## To do
If a line in the entries below includes the string "moveTo", copy it out.

## Collected data entries
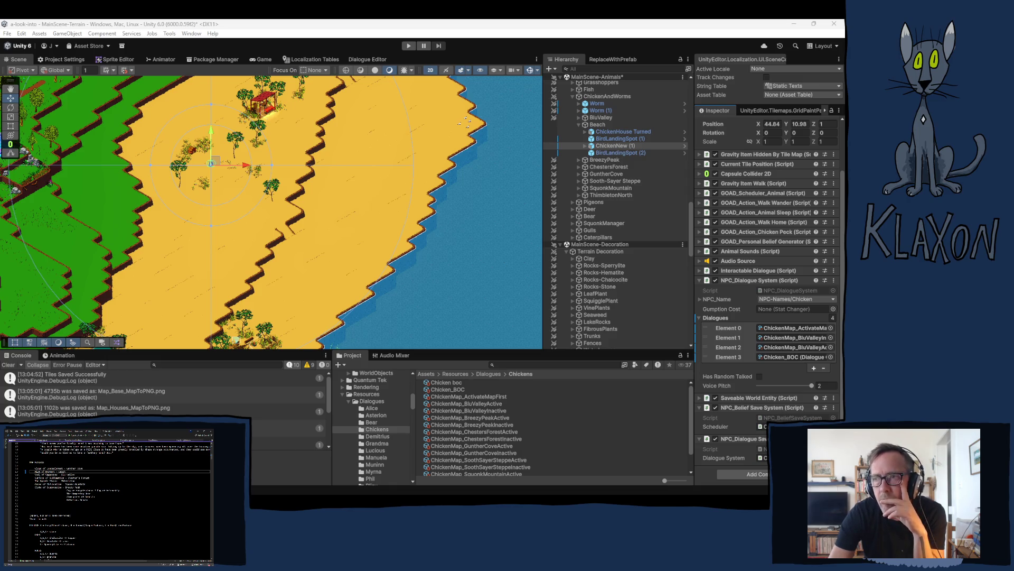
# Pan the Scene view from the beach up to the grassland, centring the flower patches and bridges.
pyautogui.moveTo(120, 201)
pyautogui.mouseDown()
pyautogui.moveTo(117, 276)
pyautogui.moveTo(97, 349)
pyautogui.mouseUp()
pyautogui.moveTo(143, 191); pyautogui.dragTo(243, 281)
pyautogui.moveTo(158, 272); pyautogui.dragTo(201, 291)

## Worked solution
pyautogui.moveTo(120, 201)
pyautogui.moveTo(117, 276)
pyautogui.moveTo(97, 349)
pyautogui.moveTo(143, 191); pyautogui.dragTo(243, 281)
pyautogui.moveTo(158, 272); pyautogui.dragTo(201, 291)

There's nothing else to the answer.